#### Data shown

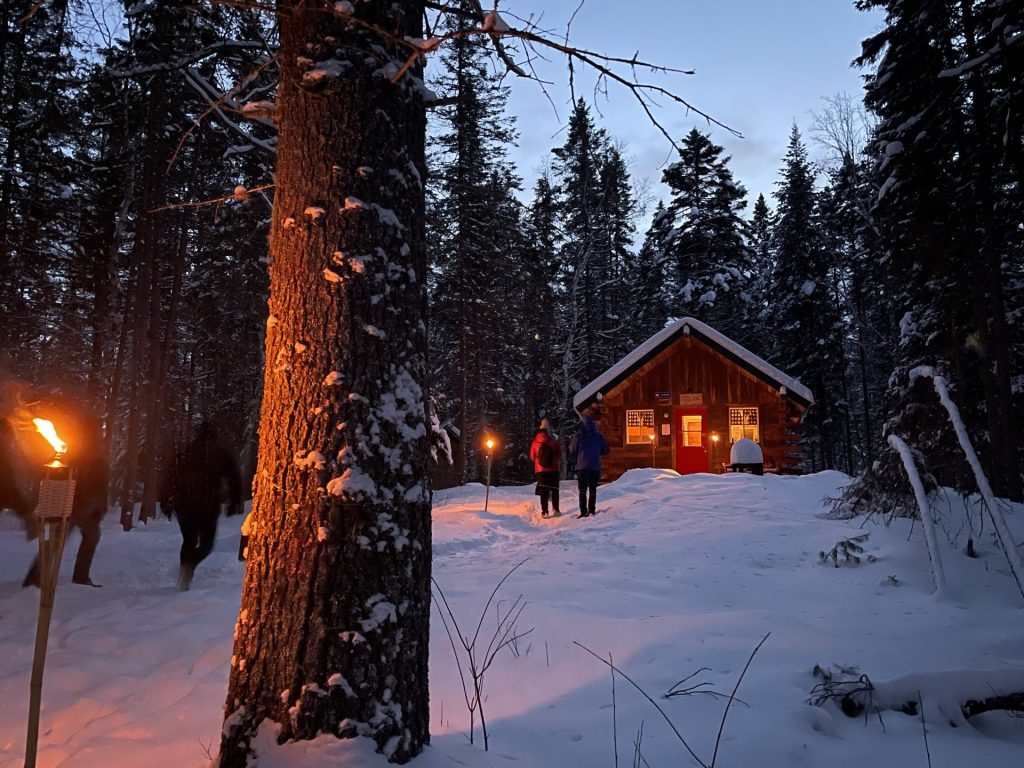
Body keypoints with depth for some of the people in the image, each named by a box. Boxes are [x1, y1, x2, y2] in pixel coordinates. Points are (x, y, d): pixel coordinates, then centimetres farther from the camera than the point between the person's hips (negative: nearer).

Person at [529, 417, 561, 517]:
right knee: (554, 489, 8)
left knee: (543, 490, 5)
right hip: (554, 469, -1)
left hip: (540, 469, 1)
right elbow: (559, 455, -3)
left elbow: (532, 456, 7)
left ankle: (544, 512, 1)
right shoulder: (553, 441, -8)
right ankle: (556, 510, 2)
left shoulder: (535, 442, -3)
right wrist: (560, 468, 12)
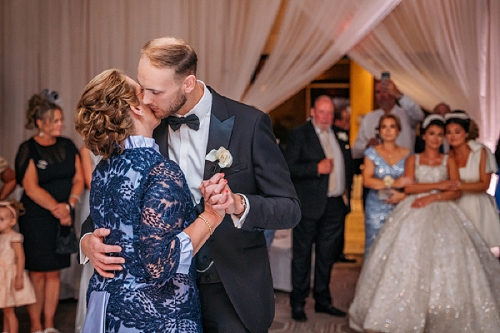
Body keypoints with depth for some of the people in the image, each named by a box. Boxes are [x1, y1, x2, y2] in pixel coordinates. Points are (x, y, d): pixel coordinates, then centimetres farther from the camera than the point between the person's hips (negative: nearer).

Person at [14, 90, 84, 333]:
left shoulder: (67, 146, 8)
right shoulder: (28, 149, -6)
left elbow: (78, 179, 5)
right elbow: (31, 188, -12)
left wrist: (69, 205, -11)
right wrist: (56, 208, -14)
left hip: (62, 218, 4)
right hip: (36, 219, -4)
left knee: (54, 272, 8)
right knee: (37, 273, 1)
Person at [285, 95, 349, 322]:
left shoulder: (337, 134, 13)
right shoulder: (299, 134, -5)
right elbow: (288, 168, -13)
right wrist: (317, 168, -21)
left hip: (334, 204, 6)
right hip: (309, 205, -6)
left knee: (327, 256, 14)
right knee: (302, 255, 3)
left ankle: (322, 300, 25)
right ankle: (297, 304, 13)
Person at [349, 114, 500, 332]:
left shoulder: (449, 161, 12)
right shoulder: (413, 159, 13)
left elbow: (456, 192, 1)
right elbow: (408, 187, -1)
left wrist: (432, 197, -13)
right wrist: (438, 185, -5)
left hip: (442, 214, 0)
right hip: (414, 215, 0)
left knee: (444, 263, -8)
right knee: (409, 262, -9)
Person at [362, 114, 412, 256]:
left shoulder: (406, 154, 9)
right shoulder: (372, 152, 6)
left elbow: (411, 182, 5)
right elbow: (367, 181, -7)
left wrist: (403, 195, -15)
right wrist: (393, 183, -17)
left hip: (399, 207, 1)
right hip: (376, 209, -1)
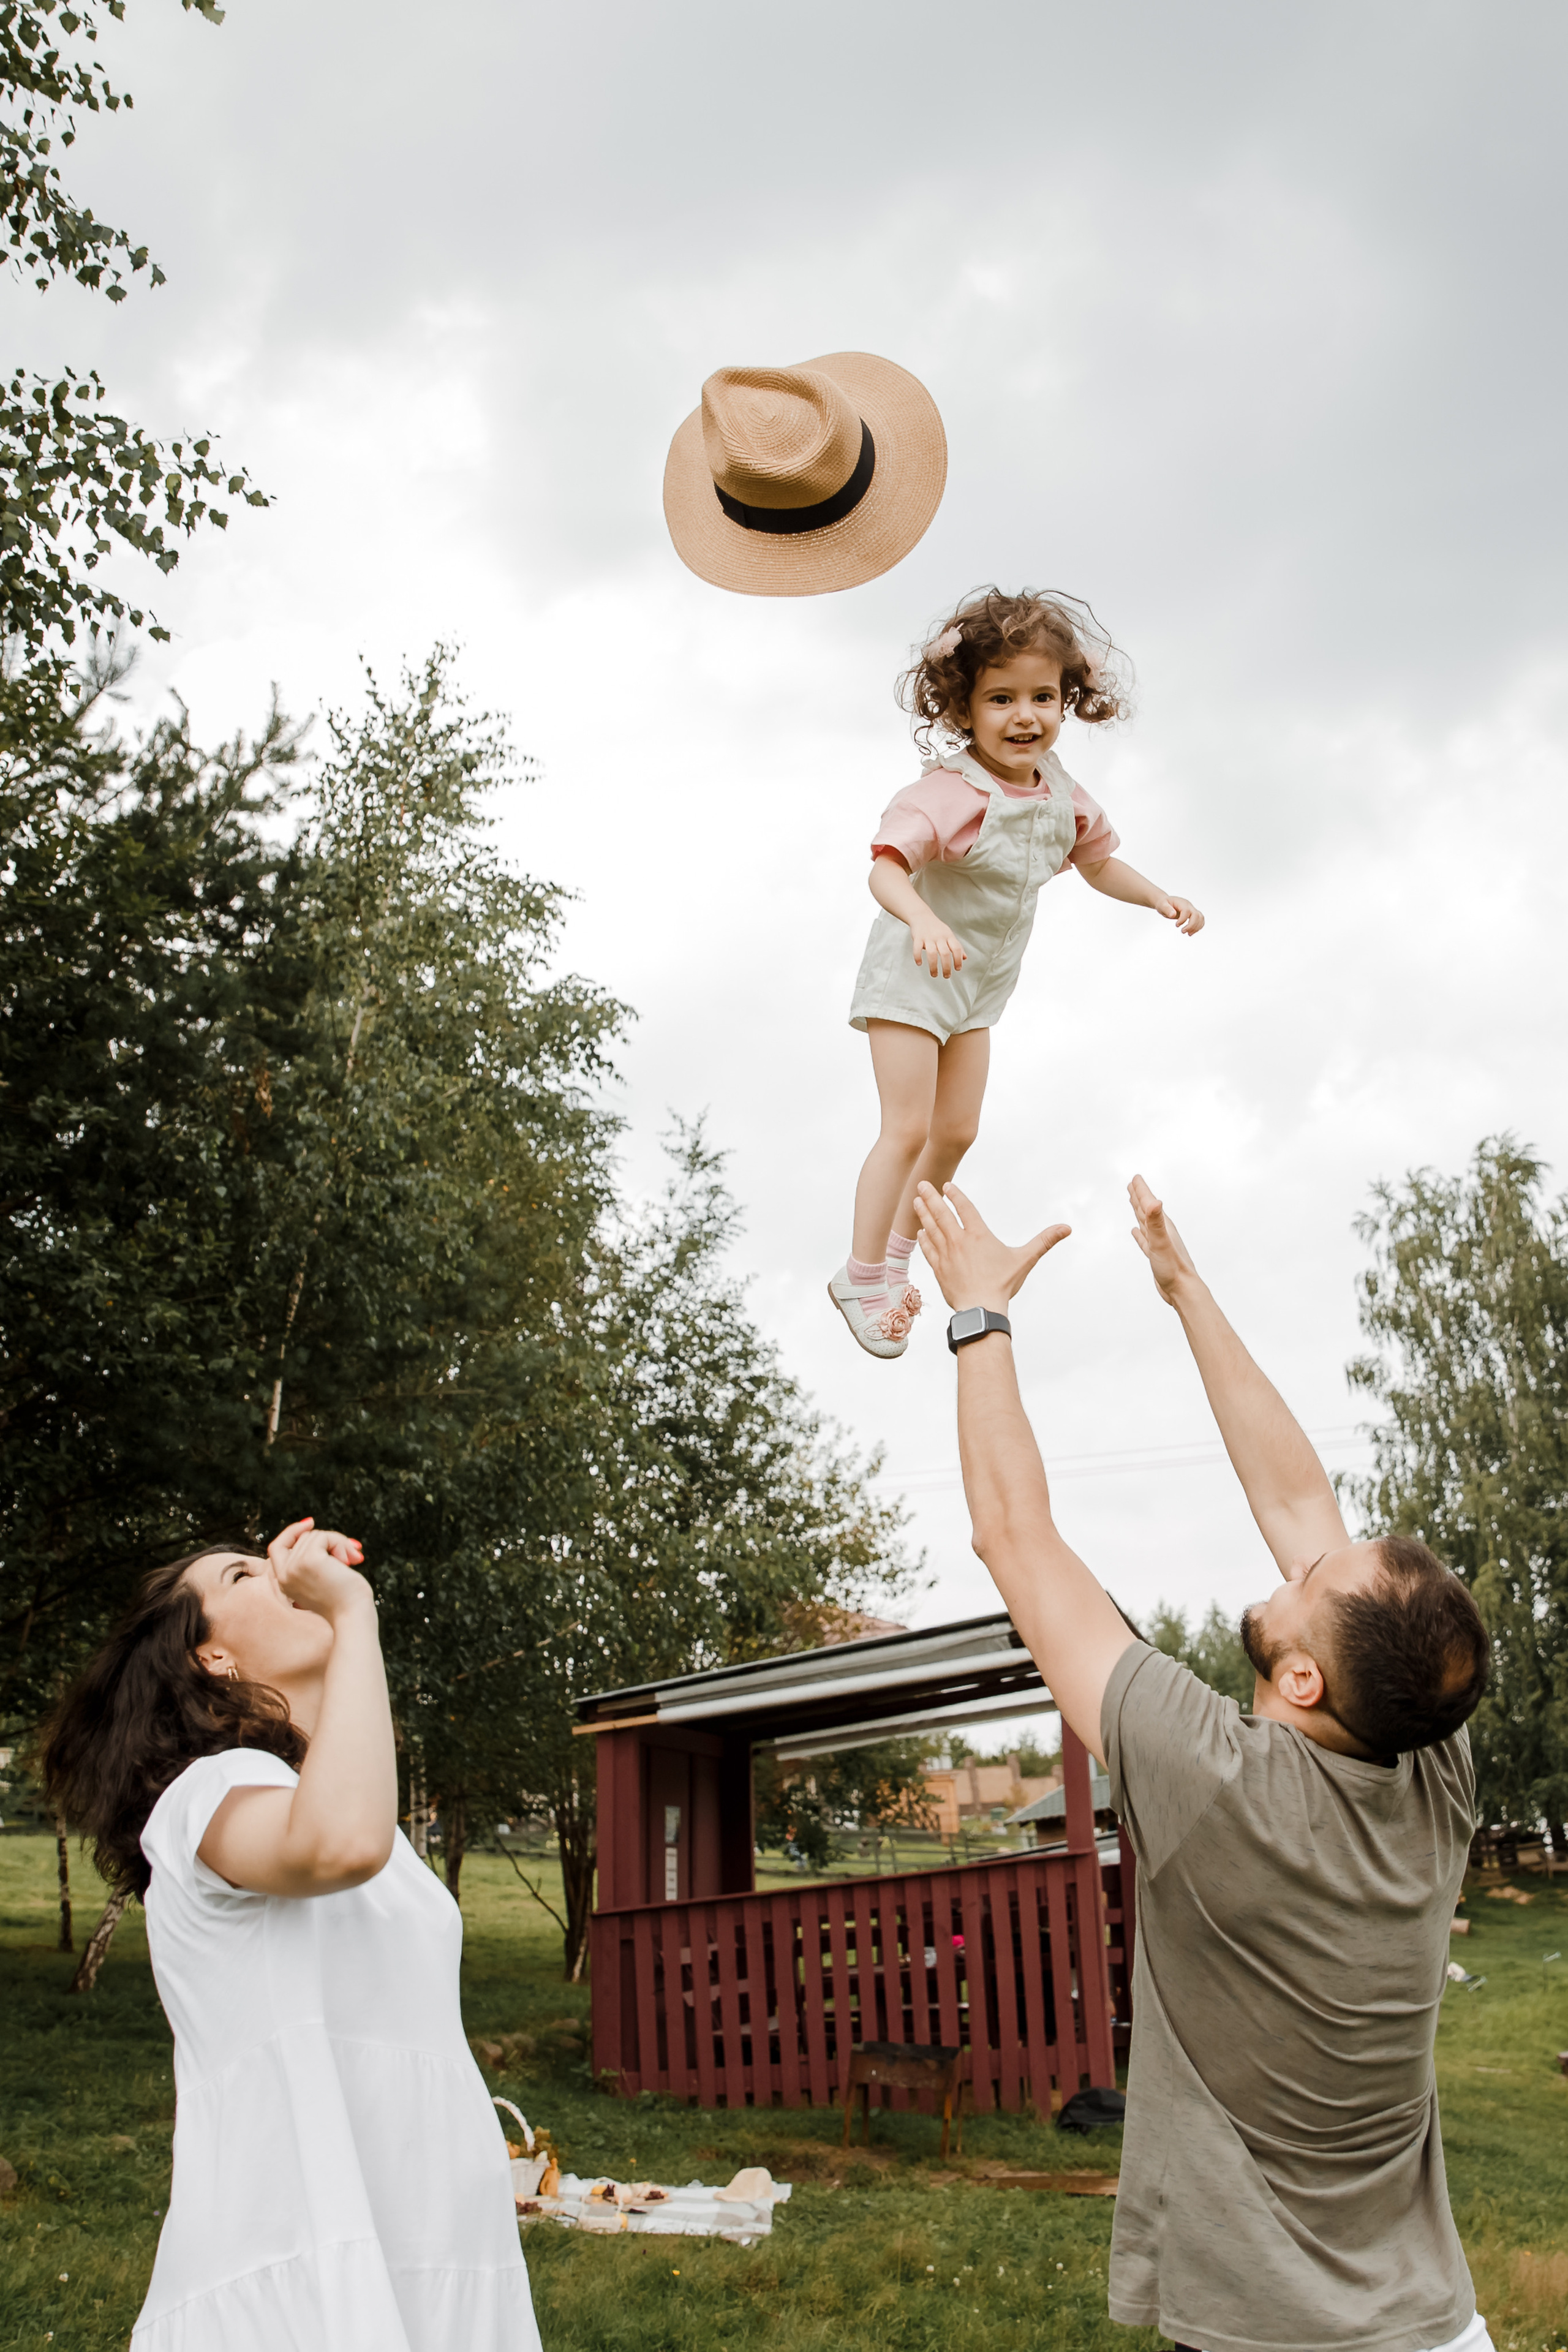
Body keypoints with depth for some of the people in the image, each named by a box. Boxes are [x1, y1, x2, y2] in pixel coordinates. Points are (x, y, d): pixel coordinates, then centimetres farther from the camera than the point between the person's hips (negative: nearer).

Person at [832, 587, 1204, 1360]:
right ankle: (861, 1277, 8)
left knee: (957, 1131, 15)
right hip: (912, 978, -7)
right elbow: (885, 870, -39)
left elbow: (1098, 862, 13)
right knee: (908, 1129, -7)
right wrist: (923, 919, -58)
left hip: (980, 986, 8)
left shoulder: (1060, 793, -4)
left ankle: (897, 1251, 34)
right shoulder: (948, 793, -28)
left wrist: (1160, 898, -1)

########

_Activity_
Copy the lines from the one with "left elbow: (78, 179, 5)" through the one with "right knee: (37, 273, 1)", and switch "wrist" to "hand" while keeping everything else the same.

_Result of this exercise_
left elbow: (78, 179, 5)
right elbow: (31, 188, -12)
left hand: (69, 205, -11)
right hand: (56, 208, -14)
left hip: (62, 218, 4)
right hip: (36, 219, -4)
left knee: (54, 272, 8)
right knee: (37, 273, 1)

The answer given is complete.